Cependant la journée s’avançait. En masse, les étudiants occupaient la grande cour de l’Université. Les études chômaient ce jour-là. Rien à faire qu’à se promener par bandes, à s’observer, à s’éviter aussi. On pouvait toujours redouter, même avant l’heure du banquet, qu’un incident quelconque n’occasionnât une provocation d’abord, une conflagration ensuite. Étant donnée la disposition des esprits, peut-être eût-il mieux valu interdire ce festival ?… Mais, d’empêcher la célébration de cet anniversaire, cela n’eût-il pas surexcité les corporations, fourni un prétexte à ces troubles que l’on voulait précisément prévenir ?… Une Université n’est point un collège où l’on s’en tire avec des punitions et des pensums. Ici, il faudrait en arriver aux expulsions, chasser les meneurs, et c’eût été une mesure grave.

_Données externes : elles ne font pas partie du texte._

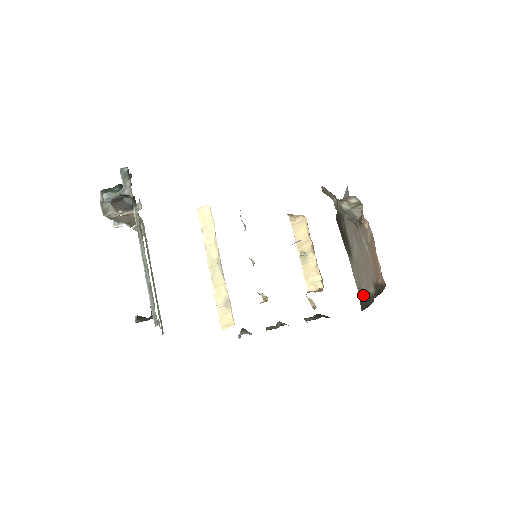
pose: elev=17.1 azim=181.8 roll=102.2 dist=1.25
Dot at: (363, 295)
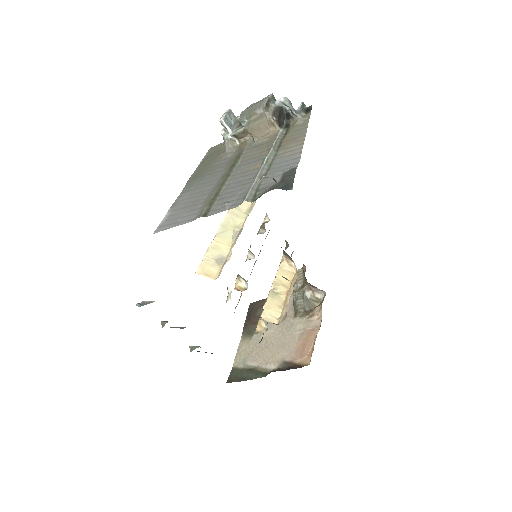
Dot at: (244, 370)
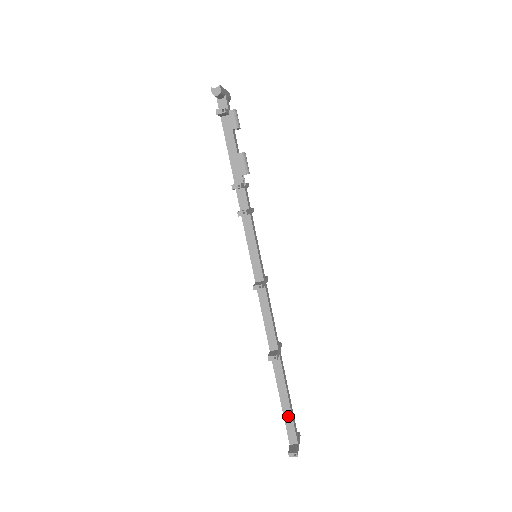
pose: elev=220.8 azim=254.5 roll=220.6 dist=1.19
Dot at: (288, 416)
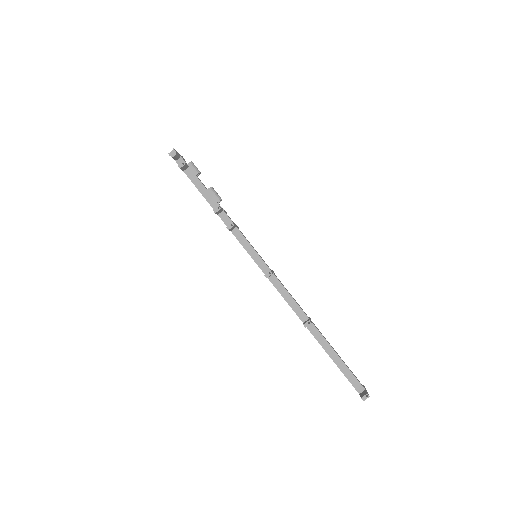
Dot at: (345, 370)
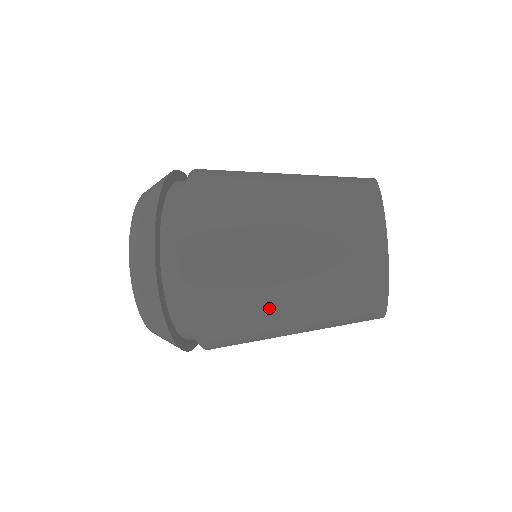
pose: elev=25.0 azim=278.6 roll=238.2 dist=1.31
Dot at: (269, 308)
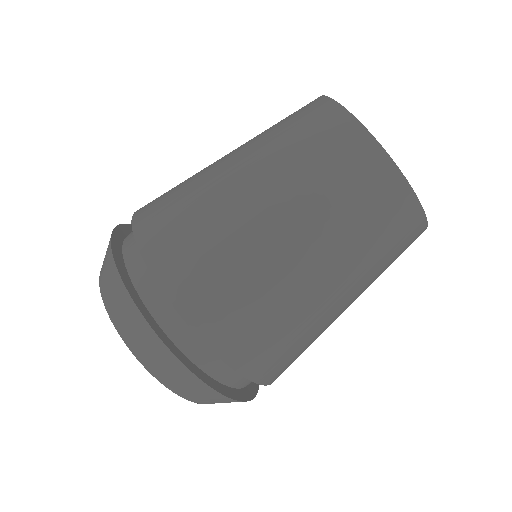
Dot at: (209, 169)
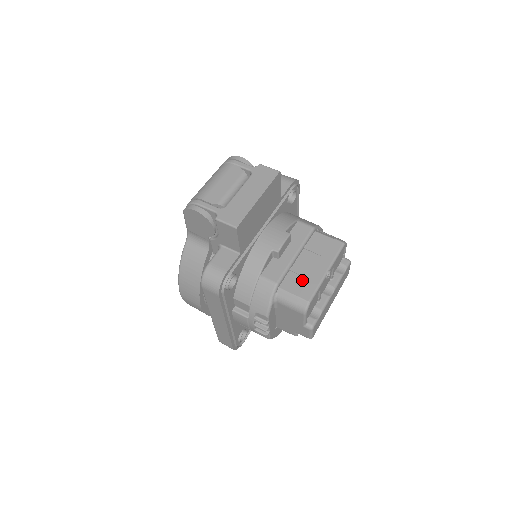
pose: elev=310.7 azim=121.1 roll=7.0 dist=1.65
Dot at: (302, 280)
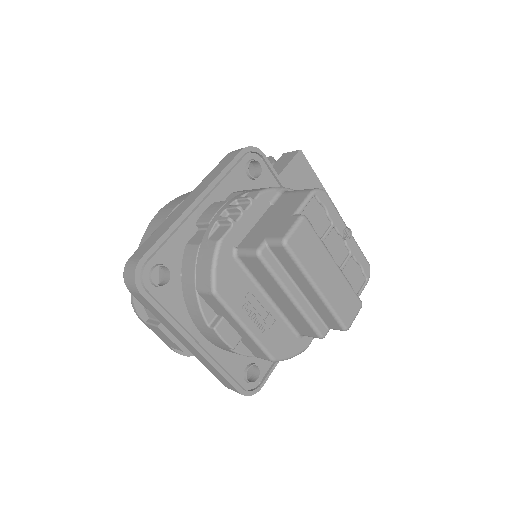
Dot at: occluded
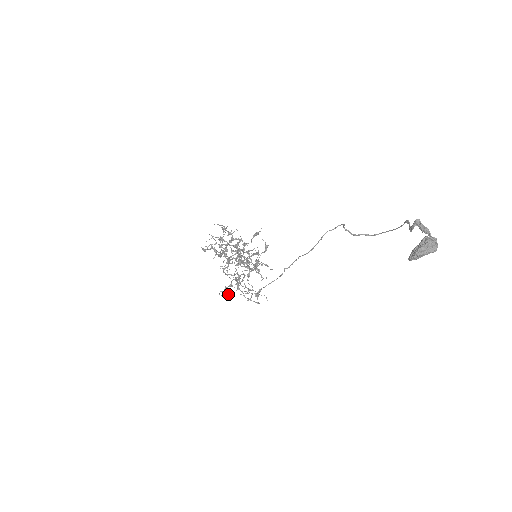
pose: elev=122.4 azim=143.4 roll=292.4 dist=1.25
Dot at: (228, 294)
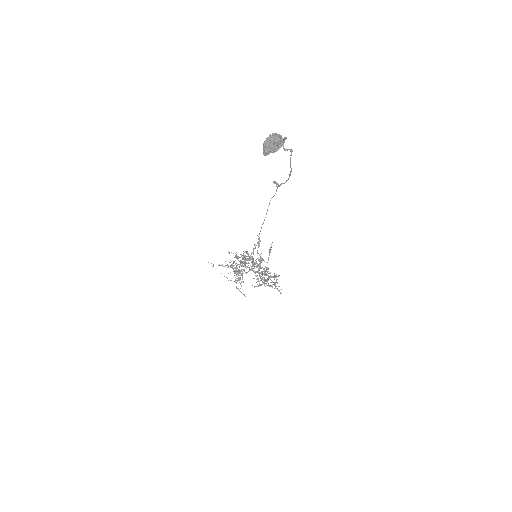
Dot at: occluded
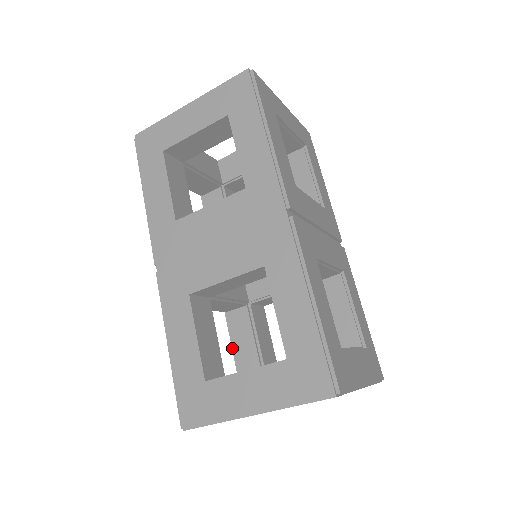
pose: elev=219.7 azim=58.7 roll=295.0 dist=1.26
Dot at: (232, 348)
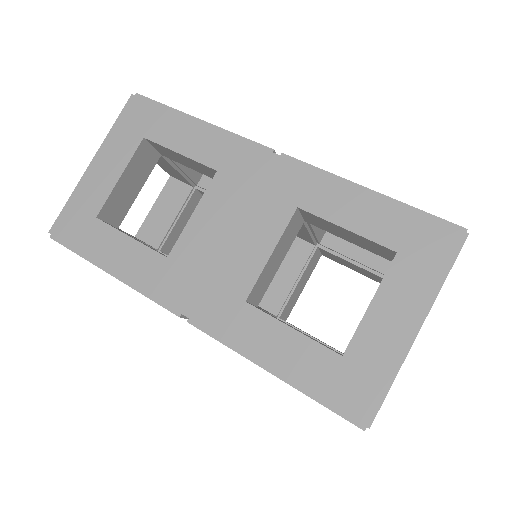
Dot at: occluded
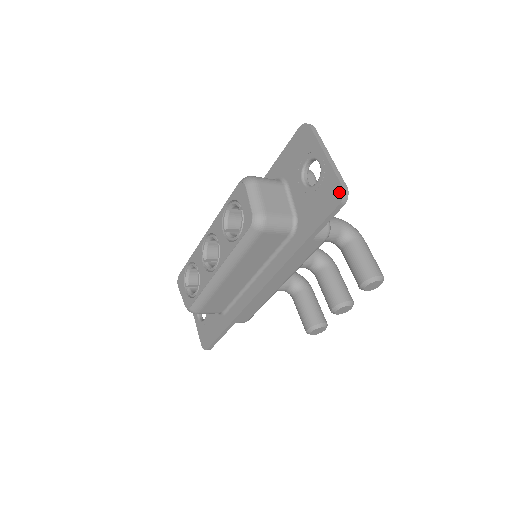
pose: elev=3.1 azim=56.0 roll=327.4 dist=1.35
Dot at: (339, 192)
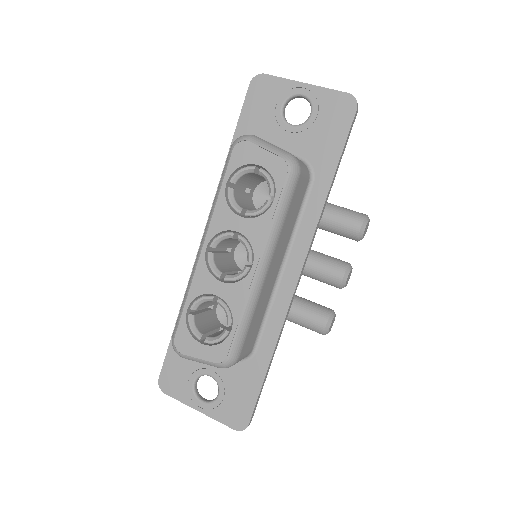
Dot at: (349, 100)
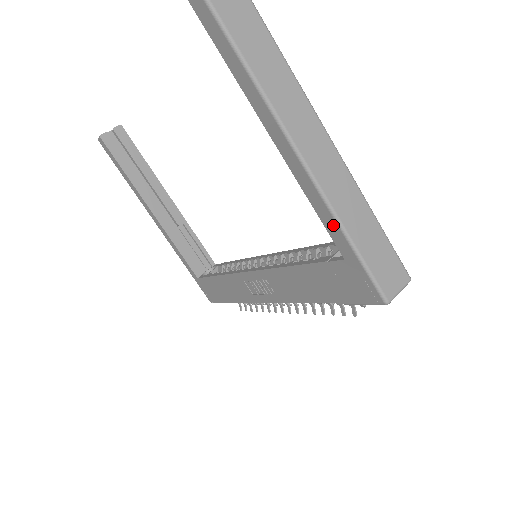
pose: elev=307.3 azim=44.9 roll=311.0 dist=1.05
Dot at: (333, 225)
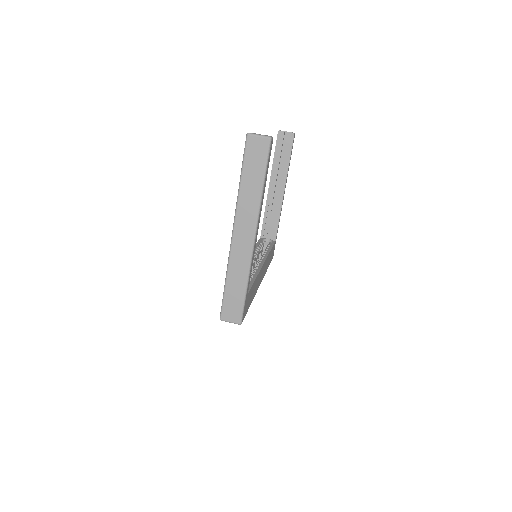
Dot at: (227, 273)
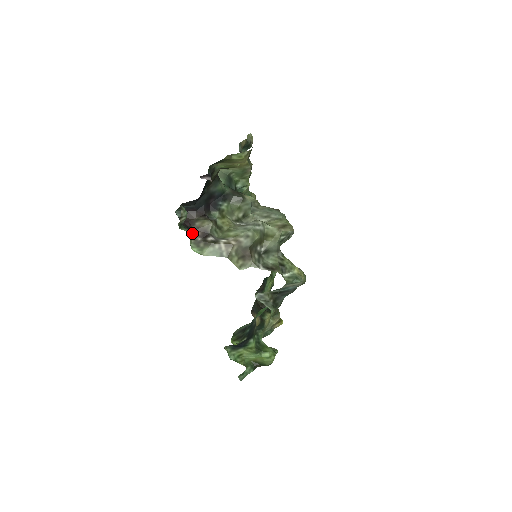
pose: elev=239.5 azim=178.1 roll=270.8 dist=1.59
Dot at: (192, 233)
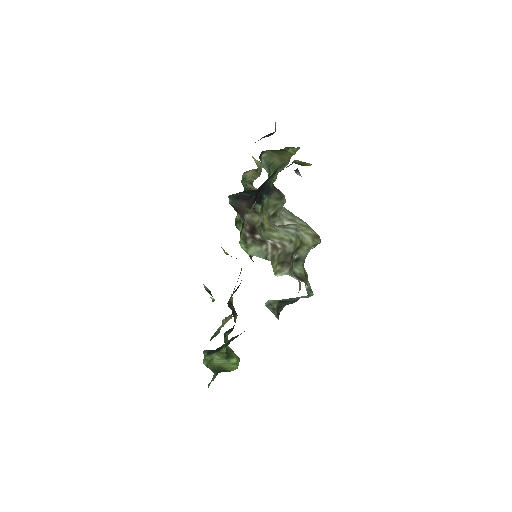
Dot at: (242, 226)
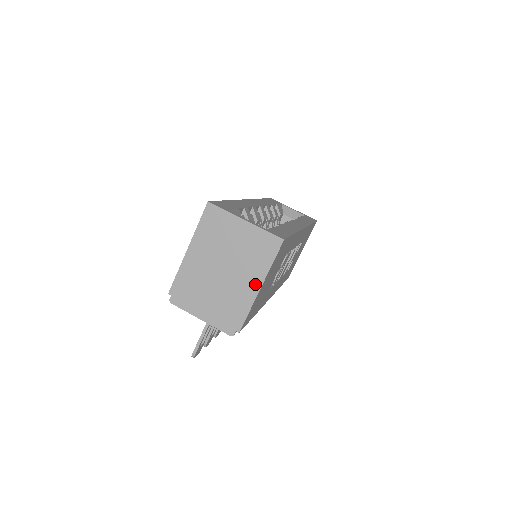
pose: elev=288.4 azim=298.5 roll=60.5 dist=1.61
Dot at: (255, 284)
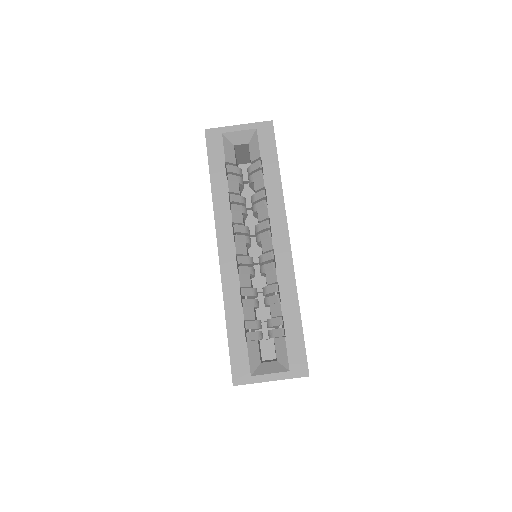
Dot at: occluded
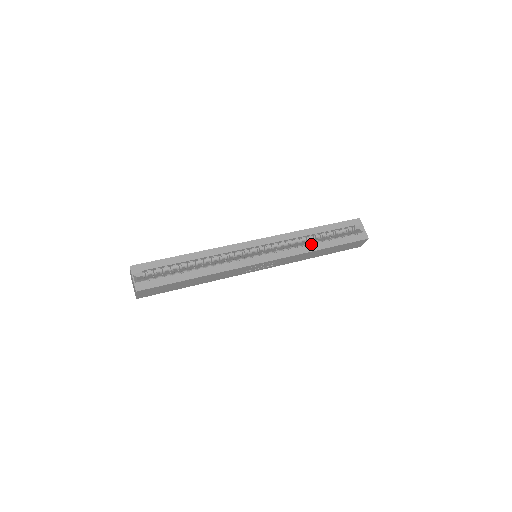
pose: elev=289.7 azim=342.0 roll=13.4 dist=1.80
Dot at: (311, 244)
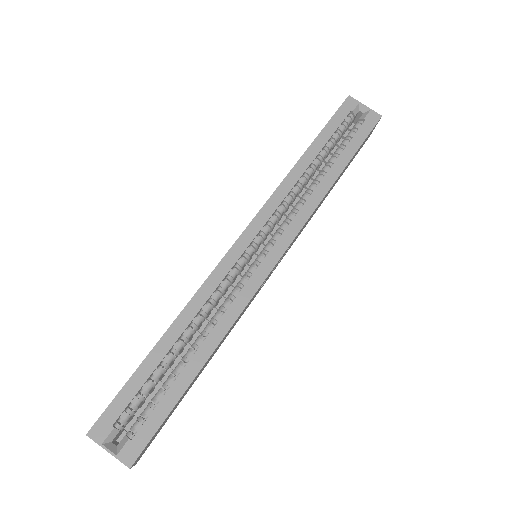
Dot at: (317, 181)
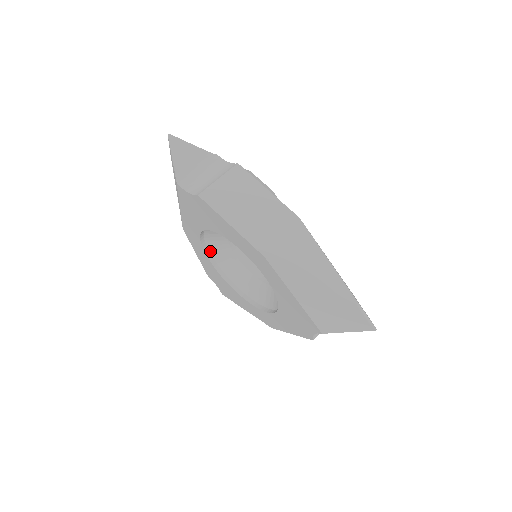
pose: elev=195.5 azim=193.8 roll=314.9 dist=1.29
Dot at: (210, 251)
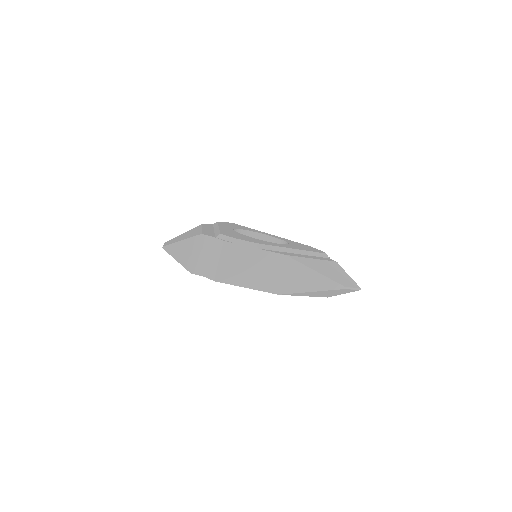
Dot at: occluded
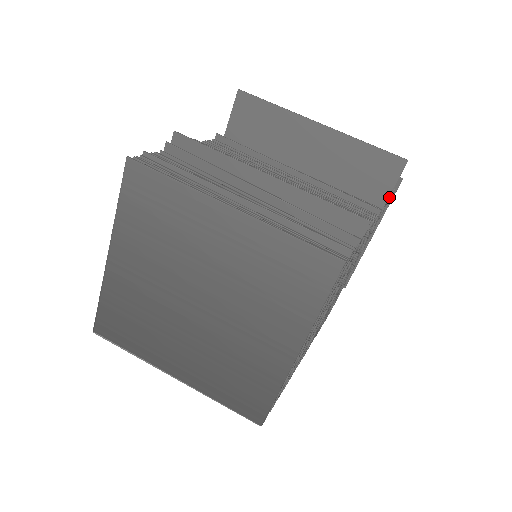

Jusqu’à l’heure du banquet — quatre heures du soir — Karl Johausen, Siegfried et leurs amis ne quittèrent pas la cour. La plupart des étudiants venaient échanger quelques paroles avec eux, comme s’ils eussent attendu les instructions de leur chef. Le bruit avait couru que le banquet serait interdit, — bruit erroné d’ailleurs, car, ainsi qu’il a été dit, cette interdiction aurait pu déterminer un éclat.

Mais cela avait suffi pour motiver des allées et venues entre les groupes.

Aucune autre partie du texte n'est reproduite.